Abstract
The significant interest in cryptographic primitives providing sound security margins when facing attacks with quantum computers is witnessed by the ongoing USA National Institute of Standards and Technology Post-quantum Cryptography Standardization process. Sound and precise evaluation of the amount of computation required to break such cryptographic primitives by means of quantum computers is required to be able to choose the cryptosystem parameters. We present a full description of a quantum circuit to accelerate the computation of the solution of the Information Set Decoding problem , which is currently the best known non-structural attack against code-based cryptosystems. We validate our design running it on small instances of error correction codes, which allowed a complete validation on the AtoS QLM quantum computer simulator. We detail the circuit accelerating the exponential complexity search phase in the Lee and Brickell variant of the ISD solver, and provide its computational complexity for cryptographically relevant parameters taken from the third round candidates in the USA post-quantum standardization process.
Publication
EAI SecureComm 2021 - 17th EAI International Conference on Security and Privacy in Communication Networks

Postdoctoral researcher
Quantum computing and Cryptography

Associate Professor
Alessandro Barenghi holds an M.Sc. (2007) and Ph.D. (2011) from Politecnico di Milano. His research focuses on computer, embedded, and network security, particularly applied cryptography. He also works on formal languages and compilers, specifically techniques for parallel parsing using operator precedence grammars.

Associate Professor
Gerardo Pelosi received the Laurea degree in Telecommunications Engineering in 2003 and the Ph.D. degree in Computer Engineering and Information Technology in 2007 from Politecnico di Milano.

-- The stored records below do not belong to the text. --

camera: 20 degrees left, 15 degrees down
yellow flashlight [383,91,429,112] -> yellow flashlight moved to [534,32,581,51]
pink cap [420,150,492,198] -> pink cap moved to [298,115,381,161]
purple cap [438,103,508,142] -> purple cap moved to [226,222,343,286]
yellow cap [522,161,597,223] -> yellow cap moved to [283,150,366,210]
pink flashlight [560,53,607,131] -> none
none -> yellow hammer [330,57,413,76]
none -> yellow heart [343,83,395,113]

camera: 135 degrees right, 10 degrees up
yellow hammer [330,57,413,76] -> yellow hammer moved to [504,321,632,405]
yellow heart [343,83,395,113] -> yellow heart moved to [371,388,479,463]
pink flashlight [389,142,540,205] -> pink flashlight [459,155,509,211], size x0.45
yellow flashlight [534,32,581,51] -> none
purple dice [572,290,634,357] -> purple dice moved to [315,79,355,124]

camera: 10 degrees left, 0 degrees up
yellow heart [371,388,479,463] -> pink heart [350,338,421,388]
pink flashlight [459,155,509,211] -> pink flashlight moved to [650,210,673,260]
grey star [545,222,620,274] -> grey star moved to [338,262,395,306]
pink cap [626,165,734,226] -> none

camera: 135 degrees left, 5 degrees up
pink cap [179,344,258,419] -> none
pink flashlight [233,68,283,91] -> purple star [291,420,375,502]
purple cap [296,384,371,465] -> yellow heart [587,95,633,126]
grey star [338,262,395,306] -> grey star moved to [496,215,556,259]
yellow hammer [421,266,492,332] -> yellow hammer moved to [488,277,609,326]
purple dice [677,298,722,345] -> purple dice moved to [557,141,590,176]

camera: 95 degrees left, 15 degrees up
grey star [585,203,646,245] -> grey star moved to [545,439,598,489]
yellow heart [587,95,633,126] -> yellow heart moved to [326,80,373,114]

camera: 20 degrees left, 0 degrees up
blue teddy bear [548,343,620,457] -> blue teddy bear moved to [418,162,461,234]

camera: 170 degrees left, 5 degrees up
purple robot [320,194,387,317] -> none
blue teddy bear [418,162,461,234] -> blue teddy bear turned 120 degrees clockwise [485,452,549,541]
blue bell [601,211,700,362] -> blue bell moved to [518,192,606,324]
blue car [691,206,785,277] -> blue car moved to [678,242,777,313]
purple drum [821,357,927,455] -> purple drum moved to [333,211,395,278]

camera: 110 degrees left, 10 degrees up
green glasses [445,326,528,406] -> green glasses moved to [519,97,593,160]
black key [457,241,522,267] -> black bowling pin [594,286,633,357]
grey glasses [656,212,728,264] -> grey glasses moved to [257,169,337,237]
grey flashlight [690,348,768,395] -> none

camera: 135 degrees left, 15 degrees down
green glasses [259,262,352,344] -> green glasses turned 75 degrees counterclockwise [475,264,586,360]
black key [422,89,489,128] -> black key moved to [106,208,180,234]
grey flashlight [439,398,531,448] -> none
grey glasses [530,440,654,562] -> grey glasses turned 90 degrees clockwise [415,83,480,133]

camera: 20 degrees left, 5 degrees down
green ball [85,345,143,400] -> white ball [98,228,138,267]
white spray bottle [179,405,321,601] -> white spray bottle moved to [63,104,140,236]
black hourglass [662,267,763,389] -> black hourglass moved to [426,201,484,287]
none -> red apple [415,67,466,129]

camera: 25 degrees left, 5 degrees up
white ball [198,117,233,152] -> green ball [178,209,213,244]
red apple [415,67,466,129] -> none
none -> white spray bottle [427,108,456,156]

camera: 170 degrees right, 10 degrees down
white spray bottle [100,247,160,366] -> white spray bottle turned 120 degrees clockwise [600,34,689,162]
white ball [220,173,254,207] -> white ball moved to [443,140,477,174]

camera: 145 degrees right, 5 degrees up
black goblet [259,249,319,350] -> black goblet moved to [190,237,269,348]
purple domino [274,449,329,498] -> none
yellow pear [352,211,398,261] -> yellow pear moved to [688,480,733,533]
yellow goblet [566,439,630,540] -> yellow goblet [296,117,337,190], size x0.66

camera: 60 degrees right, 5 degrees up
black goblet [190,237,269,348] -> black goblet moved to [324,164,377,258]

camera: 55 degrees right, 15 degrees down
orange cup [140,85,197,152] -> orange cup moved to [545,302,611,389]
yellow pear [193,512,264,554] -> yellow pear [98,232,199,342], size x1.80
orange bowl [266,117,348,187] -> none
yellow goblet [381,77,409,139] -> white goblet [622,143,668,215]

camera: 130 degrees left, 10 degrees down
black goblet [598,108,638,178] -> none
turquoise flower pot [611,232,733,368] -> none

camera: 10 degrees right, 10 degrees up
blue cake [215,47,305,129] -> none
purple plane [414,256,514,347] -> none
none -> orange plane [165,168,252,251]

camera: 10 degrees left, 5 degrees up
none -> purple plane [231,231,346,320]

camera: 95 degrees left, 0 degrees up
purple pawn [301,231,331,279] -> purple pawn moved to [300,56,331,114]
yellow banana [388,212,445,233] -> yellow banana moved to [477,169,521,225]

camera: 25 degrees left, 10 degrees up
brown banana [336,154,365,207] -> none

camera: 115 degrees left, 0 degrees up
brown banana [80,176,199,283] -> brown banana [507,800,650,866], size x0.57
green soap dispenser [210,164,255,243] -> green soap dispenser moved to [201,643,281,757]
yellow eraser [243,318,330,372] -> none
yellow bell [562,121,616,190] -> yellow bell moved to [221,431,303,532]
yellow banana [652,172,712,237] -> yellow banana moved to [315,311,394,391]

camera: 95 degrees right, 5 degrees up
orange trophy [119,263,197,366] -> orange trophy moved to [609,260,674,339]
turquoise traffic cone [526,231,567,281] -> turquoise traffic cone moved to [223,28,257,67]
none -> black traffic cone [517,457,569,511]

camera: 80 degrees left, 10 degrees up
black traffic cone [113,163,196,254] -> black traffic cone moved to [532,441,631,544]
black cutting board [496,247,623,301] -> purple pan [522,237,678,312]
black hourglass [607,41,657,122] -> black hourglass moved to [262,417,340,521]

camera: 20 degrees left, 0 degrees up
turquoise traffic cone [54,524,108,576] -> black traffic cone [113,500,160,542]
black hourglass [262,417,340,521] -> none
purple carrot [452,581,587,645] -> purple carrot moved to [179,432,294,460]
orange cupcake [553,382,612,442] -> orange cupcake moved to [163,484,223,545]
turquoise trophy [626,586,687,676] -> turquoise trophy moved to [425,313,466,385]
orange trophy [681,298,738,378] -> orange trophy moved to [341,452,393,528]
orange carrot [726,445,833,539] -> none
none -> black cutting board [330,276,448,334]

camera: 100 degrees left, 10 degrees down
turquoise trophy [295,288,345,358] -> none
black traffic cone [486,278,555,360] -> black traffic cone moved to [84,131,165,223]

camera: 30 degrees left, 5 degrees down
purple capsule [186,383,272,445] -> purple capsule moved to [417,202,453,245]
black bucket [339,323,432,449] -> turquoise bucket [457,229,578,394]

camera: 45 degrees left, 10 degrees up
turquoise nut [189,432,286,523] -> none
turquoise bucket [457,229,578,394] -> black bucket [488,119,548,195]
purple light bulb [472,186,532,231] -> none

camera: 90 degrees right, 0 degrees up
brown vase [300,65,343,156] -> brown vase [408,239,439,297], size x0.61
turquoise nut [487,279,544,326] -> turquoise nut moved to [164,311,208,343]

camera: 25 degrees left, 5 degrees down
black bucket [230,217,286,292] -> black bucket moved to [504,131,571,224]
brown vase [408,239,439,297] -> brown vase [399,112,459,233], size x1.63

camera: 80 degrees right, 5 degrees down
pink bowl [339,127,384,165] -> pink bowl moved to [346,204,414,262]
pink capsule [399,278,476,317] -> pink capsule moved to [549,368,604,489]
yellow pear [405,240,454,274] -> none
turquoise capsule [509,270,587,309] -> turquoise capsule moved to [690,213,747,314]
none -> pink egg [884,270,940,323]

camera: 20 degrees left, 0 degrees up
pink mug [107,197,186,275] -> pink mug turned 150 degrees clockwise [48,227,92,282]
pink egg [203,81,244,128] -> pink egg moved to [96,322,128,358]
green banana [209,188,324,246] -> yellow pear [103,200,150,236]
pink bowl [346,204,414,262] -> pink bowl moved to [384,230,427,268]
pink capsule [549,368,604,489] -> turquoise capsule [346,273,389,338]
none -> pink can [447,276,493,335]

His research fields cover (1) the area of information security and privacy including access control models, models for encrypted data management in relational databases, and secure data outsourcing; (2) the area of applied cryptography including side-channel cryptanalysis, system-level attacks, and efficient hardware and software design of cryptographic algorithms; other research interests are in designing security support into computer architectures and the logic synthesis of combinatorial circuits.